懐かしさが高まるほど、痛みを感じにくくなる
本研究では、34人のボランティアに、ノスタルジックな感情を誘発するようにデザインされた画像(子どもの頃の物や風景)を見てもらい、そのときの脳活動をfMRI(機能的磁気共鳴画像法)スキャナーで記録しました。
また、対照画像として、ノスタルジックな記憶を呼び起こさない、現代生活の物や風景の画像でも実験しています。
これと並行して、ボランティアの前腕に温熱装置を取りつけ、痛みをともなう熱刺激を与えました。
その結果、事前の予想どおり、ノスタルジックな画像を見る場合、ボランティアは熱刺激を低く評価し、痛みが緩和されていることが判明したのです。
とくに効果は、熱刺激の痛みを最低レベルに設定したときに最も顕著に現れました。
反対に、痛みを強く設定すると、ノスタルジーの鎮痛作用は失われています。
研究チームは「痛みが弱い場合、ノスタルジックな感情が長く続くが、痛みが強すぎると、その情報が認知プロセスの多くを占めるため、ノスタルジーによる鎮痛作用が薄れるのだろう」と指摘しています。
また、ボランティアの画像に対する評価(ノスタルジーをどれだけ感じるか)を考慮すると、最も評価の高い画像ほど、鎮痛作用も高いようでした。
研究主任で、心理学専門家のミン・チャン(Ming Zhang)氏は「参加者の懐かしさが高まるほど、痛みを感じにくくなった」と話しています。
ノスタルジーの鎮痛作用にかかわる「脳領域」を特定
fMRIデータによると、ノスタルジックな画像は、外側後頭皮質・縁上回(えんじょうかい)・眼窩前頭皮質でより高いレベルの脳活動を引き起こしていました。

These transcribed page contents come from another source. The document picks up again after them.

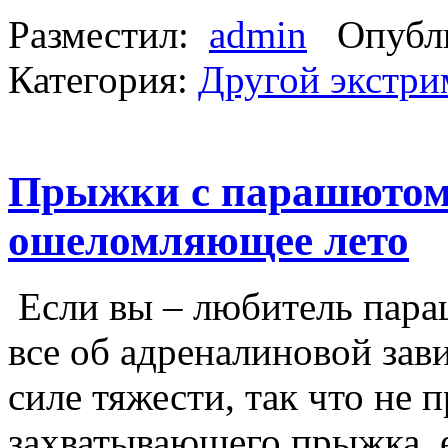
Разместил:
admin
Опубли
Категория:
Другой экстри
Прыжки с парашютом
ошеломляющее лето
Если вы – любитель пара
все об адреналиновой зав
силе тяжести, так что не 
захватывающего прыжка, е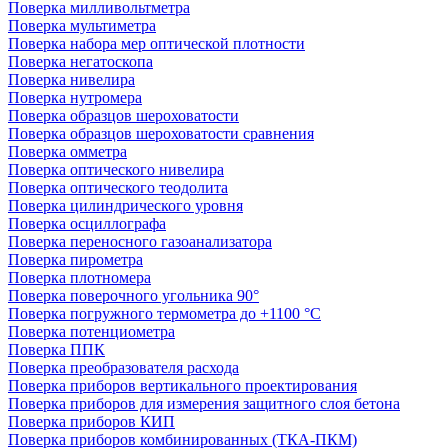
Поверка милливольтметра
Поверка мультиметра
Поверка набора мер оптической плотности
Поверка негатоскопа
Поверка нивелира
Поверка нутромера
Поверка образцов шероховатости
Поверка образцов шероховатости сравнения
Поверка омметра
Поверка оптического нивелира
Поверка оптического теодолита
Поверка цилиндрического уровня
Поверка осциллографа
Поверка переносного газоанализатора
Поверка пирометра
Поверка плотномера
Поверка поверочного угольника 90°
Поверка погружного термометра до +1100 °С
Поверка потенциометра
Поверка ППК
Поверка преобразователя расхода
Поверка приборов вертикального проектирования
Поверка приборов для измерения защитного слоя бетона
Поверка приборов КИП
Поверка приборов комбинированных (ТКА-ПКМ)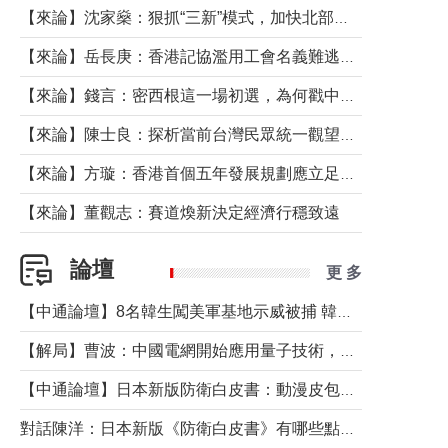
【來論】沈家燊：狠抓“三新”模式，加快北部都會區建設
【來論】岳長庚：香港記協濫用工會名義難逃法律制裁
【來論】錢言：密西根這一場初選，為何戳中了兩黨最痛的神經？
【來論】陳士良：探析當前台灣民眾統一觀望心態的深層成因
【來論】方璇：香港首個五年發展規劃應立足民生務實前行
【來論】董觀志：賽道煥新決定經濟行穩致遠
論壇
更 多
【中通論壇】8名韓生闖美軍基地示威被捕 韓國年輕人反美情緒從何而來？
【解局】曹波：中國電網開始應用量子技術，以後會不再停電嗎？
【中通論壇】日本新版防衛白皮書：動漫皮包藏不住軍國野心
對話陳洋：日本新版《防衛白皮書》有哪些點值得警惕？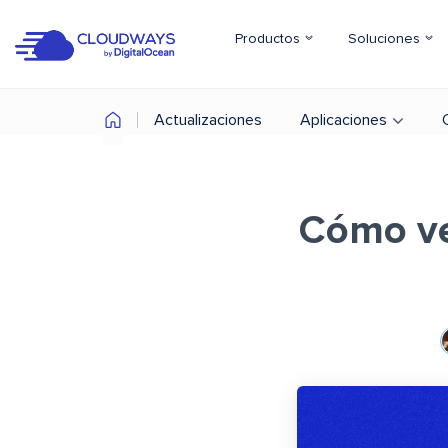
Productos
Soluciones
Actualizaciones
Aplicaciones
Cómo ve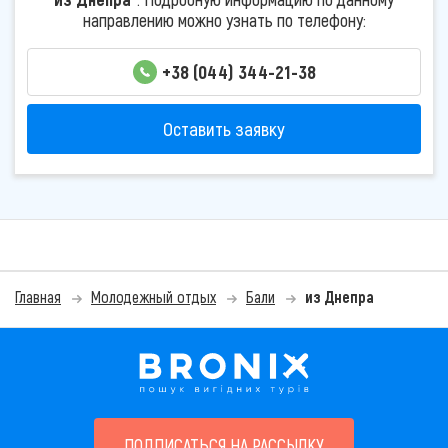
направлению можно узнать по телефону:
+38 (044) 344-21-38
Оставить заявку
Главная
Молодежный отдых
Бали
из Днепра
ПОДПИСАТЬСЯ НА РАССЫЛКУ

これらの領域はすべて、自己感覚、感情評価、レトロな場面の処理に関与しています。
最も重要な点は、視床皮質系が、脳内における鎮痛作用の機能に重要な役割を果たしていたことです。
「視床は、情報の伝達や統合、および痛みの調節に重要な脳領域です。
ノスタルジックな感情が、痛みを感じる際の視床の活動を強化することで、痛みを緩和させている可能性がある」と、論文内で述べています。
研究チームは今回の知見にもとづき、ノスタルジーの鎮痛効果を説明する、視床を中心とした脳経路のモデルを提案したい、と話します。
これにより、薬物を使わない心理的な鎮痛作用のさらなる発展と改善に期待しています。
軽い頭痛や体の痛みがあるとき、思い出のアルバムや懐かしの音楽を聴くと効果があるかもしれません。